**Your task**
Retype the records exactly, with nothing added or dropped.
%%
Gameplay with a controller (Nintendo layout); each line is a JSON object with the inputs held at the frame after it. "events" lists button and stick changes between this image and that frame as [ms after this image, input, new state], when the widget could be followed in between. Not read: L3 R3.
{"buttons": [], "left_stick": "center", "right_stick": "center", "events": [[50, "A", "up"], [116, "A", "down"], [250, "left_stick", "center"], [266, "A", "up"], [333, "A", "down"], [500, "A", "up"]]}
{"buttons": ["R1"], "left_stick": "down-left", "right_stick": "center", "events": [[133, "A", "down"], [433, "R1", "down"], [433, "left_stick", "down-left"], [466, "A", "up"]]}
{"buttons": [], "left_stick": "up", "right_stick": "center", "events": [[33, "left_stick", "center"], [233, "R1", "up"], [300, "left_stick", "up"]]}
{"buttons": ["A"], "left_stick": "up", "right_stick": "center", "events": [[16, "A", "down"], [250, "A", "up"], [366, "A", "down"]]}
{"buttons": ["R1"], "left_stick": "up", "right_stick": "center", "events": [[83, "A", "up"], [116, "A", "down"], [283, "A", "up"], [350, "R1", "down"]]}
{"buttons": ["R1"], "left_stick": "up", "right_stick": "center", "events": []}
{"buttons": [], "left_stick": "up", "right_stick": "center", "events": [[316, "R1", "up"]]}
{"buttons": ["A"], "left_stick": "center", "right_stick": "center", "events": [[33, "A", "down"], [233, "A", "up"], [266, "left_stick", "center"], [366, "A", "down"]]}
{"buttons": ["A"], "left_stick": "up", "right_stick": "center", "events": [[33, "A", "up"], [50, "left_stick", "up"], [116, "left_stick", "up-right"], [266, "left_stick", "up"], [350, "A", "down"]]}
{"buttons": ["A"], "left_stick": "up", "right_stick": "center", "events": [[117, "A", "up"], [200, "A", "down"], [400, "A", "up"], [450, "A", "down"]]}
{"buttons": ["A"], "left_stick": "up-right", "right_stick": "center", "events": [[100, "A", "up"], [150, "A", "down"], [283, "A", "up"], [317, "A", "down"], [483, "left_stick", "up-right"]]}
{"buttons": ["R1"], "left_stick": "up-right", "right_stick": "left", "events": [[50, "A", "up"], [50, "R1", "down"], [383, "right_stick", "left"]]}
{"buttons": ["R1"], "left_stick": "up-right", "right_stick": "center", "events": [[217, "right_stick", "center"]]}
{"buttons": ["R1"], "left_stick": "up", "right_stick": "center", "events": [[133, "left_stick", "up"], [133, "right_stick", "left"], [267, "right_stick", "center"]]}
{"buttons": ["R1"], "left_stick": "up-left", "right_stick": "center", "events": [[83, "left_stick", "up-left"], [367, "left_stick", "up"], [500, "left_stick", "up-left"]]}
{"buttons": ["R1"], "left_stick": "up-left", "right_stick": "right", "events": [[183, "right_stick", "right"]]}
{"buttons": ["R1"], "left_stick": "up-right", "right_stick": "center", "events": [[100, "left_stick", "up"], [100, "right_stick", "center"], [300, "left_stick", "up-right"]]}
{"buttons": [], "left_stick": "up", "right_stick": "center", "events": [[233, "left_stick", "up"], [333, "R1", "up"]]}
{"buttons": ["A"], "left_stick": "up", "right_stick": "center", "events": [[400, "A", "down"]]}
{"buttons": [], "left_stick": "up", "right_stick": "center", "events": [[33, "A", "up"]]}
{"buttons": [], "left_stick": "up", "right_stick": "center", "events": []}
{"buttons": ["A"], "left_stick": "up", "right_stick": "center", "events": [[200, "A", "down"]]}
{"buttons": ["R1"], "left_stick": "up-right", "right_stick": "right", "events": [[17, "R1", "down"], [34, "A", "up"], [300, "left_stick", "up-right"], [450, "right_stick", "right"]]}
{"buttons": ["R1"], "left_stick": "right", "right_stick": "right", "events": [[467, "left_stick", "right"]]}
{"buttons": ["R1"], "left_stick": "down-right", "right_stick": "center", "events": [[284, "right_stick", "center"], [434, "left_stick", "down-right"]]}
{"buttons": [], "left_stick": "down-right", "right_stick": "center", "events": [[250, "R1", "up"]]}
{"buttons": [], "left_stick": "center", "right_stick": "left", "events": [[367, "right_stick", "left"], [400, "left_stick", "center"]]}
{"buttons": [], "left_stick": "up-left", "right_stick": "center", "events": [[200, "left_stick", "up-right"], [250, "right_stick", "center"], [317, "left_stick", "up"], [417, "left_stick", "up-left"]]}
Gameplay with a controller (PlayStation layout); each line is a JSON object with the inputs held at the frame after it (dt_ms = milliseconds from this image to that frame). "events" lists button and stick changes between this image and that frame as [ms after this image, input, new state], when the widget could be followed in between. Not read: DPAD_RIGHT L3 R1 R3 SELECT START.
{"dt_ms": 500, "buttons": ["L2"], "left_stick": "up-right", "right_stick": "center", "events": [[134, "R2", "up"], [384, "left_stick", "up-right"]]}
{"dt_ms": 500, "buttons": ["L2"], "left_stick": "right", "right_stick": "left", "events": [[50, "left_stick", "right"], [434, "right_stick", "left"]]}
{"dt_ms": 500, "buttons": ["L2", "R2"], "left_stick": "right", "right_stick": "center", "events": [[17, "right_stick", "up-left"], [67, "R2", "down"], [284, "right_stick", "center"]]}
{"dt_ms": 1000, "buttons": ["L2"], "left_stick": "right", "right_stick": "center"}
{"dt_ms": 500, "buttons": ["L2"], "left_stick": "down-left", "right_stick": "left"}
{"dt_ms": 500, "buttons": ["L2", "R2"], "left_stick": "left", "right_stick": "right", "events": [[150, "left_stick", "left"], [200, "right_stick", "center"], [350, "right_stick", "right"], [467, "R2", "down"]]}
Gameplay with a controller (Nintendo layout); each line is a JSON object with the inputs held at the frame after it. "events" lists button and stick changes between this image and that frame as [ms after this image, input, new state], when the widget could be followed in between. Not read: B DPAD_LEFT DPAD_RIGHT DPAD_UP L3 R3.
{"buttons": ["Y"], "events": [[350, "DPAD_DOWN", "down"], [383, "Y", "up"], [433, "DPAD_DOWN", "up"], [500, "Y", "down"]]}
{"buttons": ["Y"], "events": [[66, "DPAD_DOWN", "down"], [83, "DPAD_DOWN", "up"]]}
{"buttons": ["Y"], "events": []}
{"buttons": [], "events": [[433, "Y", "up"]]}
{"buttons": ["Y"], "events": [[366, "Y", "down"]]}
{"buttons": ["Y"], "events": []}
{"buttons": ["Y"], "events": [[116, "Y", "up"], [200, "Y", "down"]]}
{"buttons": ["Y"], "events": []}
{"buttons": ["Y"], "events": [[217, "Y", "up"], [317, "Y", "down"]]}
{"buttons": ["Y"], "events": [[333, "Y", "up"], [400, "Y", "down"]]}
%%
**Task result**
Gameplay with a controller (Nintendo layout); each line is a JSON object with the inputs held at the frame after it. "events" lists button and stick changes between this image and that frame as [ms after this image, input, new state], when the widget could be followed in between. Not read: L3 R3.
{"buttons": [], "left_stick": "center", "right_stick": "center", "events": [[50, "A", "up"], [116, "A", "down"], [250, "left_stick", "center"], [266, "A", "up"], [333, "A", "down"], [500, "A", "up"]]}
{"buttons": ["R1"], "left_stick": "down-left", "right_stick": "center", "events": [[133, "A", "down"], [433, "R1", "down"], [433, "left_stick", "down-left"], [466, "A", "up"]]}
{"buttons": [], "left_stick": "up", "right_stick": "center", "events": [[33, "left_stick", "center"], [233, "R1", "up"], [300, "left_stick", "up"]]}
{"buttons": ["A"], "left_stick": "up", "right_stick": "center", "events": [[16, "A", "down"], [250, "A", "up"], [366, "A", "down"]]}
{"buttons": ["R1"], "left_stick": "up", "right_stick": "center", "events": [[83, "A", "up"], [116, "A", "down"], [283, "A", "up"], [350, "R1", "down"]]}
{"buttons": ["R1"], "left_stick": "up", "right_stick": "center", "events": []}
{"buttons": [], "left_stick": "up", "right_stick": "center", "events": [[316, "R1", "up"]]}
{"buttons": ["A"], "left_stick": "center", "right_stick": "center", "events": [[33, "A", "down"], [233, "A", "up"], [266, "left_stick", "center"], [366, "A", "down"]]}
{"buttons": ["A"], "left_stick": "up", "right_stick": "center", "events": [[33, "A", "up"], [50, "left_stick", "up"], [116, "left_stick", "up-right"], [266, "left_stick", "up"], [350, "A", "down"]]}
{"buttons": ["A"], "left_stick": "up", "right_stick": "center", "events": [[117, "A", "up"], [200, "A", "down"], [400, "A", "up"], [450, "A", "down"]]}
{"buttons": ["A"], "left_stick": "up-right", "right_stick": "center", "events": [[100, "A", "up"], [150, "A", "down"], [283, "A", "up"], [317, "A", "down"], [483, "left_stick", "up-right"]]}
{"buttons": ["R1"], "left_stick": "up-right", "right_stick": "left", "events": [[50, "A", "up"], [50, "R1", "down"], [383, "right_stick", "left"]]}
{"buttons": ["R1"], "left_stick": "up-right", "right_stick": "center", "events": [[217, "right_stick", "center"]]}
{"buttons": ["R1"], "left_stick": "up", "right_stick": "center", "events": [[133, "left_stick", "up"], [133, "right_stick", "left"], [267, "right_stick", "center"]]}
{"buttons": ["R1"], "left_stick": "up-left", "right_stick": "center", "events": [[83, "left_stick", "up-left"], [367, "left_stick", "up"], [500, "left_stick", "up-left"]]}
{"buttons": ["R1"], "left_stick": "up-left", "right_stick": "right", "events": [[183, "right_stick", "right"]]}
{"buttons": ["R1"], "left_stick": "up-right", "right_stick": "center", "events": [[100, "left_stick", "up"], [100, "right_stick", "center"], [300, "left_stick", "up-right"]]}
{"buttons": [], "left_stick": "up", "right_stick": "center", "events": [[233, "left_stick", "up"], [333, "R1", "up"]]}
{"buttons": ["A"], "left_stick": "up", "right_stick": "center", "events": [[400, "A", "down"]]}
{"buttons": [], "left_stick": "up", "right_stick": "center", "events": [[33, "A", "up"]]}
{"buttons": [], "left_stick": "up", "right_stick": "center", "events": []}
{"buttons": ["A"], "left_stick": "up", "right_stick": "center", "events": [[200, "A", "down"]]}
{"buttons": ["R1"], "left_stick": "up-right", "right_stick": "right", "events": [[17, "R1", "down"], [34, "A", "up"], [300, "left_stick", "up-right"], [450, "right_stick", "right"]]}
{"buttons": ["R1"], "left_stick": "right", "right_stick": "right", "events": [[467, "left_stick", "right"]]}
{"buttons": ["R1"], "left_stick": "down-right", "right_stick": "center", "events": [[284, "right_stick", "center"], [434, "left_stick", "down-right"]]}
{"buttons": [], "left_stick": "down-right", "right_stick": "center", "events": [[250, "R1", "up"]]}
{"buttons": [], "left_stick": "center", "right_stick": "left", "events": [[367, "right_stick", "left"], [400, "left_stick", "center"]]}
{"buttons": [], "left_stick": "up-left", "right_stick": "center", "events": [[200, "left_stick", "up-right"], [250, "right_stick", "center"], [317, "left_stick", "up"], [417, "left_stick", "up-left"]]}
Gameplay with a controller (PlayStation layout); each line is a JSON object with the inputs held at the frame after it (dt_ms = milliseconds from this image to that frame). "events" lists button and stick changes between this image and that frame as [ms after this image, input, new state], when the widget could be followed in between. Not read: DPAD_RIGHT L3 R1 R3 SELECT START.
{"dt_ms": 500, "buttons": ["L2"], "left_stick": "up-right", "right_stick": "center", "events": [[134, "R2", "up"], [384, "left_stick", "up-right"]]}
{"dt_ms": 500, "buttons": ["L2"], "left_stick": "right", "right_stick": "left", "events": [[50, "left_stick", "right"], [434, "right_stick", "left"]]}
{"dt_ms": 500, "buttons": ["L2", "R2"], "left_stick": "right", "right_stick": "center", "events": [[17, "right_stick", "up-left"], [67, "R2", "down"], [284, "right_stick", "center"]]}
{"dt_ms": 1000, "buttons": ["L2"], "left_stick": "right", "right_stick": "center"}
{"dt_ms": 500, "buttons": ["L2"], "left_stick": "down-left", "right_stick": "left"}
{"dt_ms": 500, "buttons": ["L2", "R2"], "left_stick": "left", "right_stick": "right", "events": [[150, "left_stick", "left"], [200, "right_stick", "center"], [350, "right_stick", "right"], [467, "R2", "down"]]}
Gameplay with a controller (Nintendo layout); each line is a JSON object with the inputs held at the frame after it. "events" lists button and stick changes between this image and that frame as [ms after this image, input, new state], when the widget could be followed in between. Not read: B DPAD_LEFT DPAD_RIGHT DPAD_UP L3 R3.
{"buttons": ["Y"], "events": [[350, "DPAD_DOWN", "down"], [383, "Y", "up"], [433, "DPAD_DOWN", "up"], [500, "Y", "down"]]}
{"buttons": ["Y"], "events": [[66, "DPAD_DOWN", "down"], [83, "DPAD_DOWN", "up"]]}
{"buttons": ["Y"], "events": []}
{"buttons": [], "events": [[433, "Y", "up"]]}
{"buttons": ["Y"], "events": [[366, "Y", "down"]]}
{"buttons": ["Y"], "events": []}
{"buttons": ["Y"], "events": [[116, "Y", "up"], [200, "Y", "down"]]}
{"buttons": ["Y"], "events": []}
{"buttons": ["Y"], "events": [[217, "Y", "up"], [317, "Y", "down"]]}
{"buttons": ["Y"], "events": [[333, "Y", "up"], [400, "Y", "down"]]}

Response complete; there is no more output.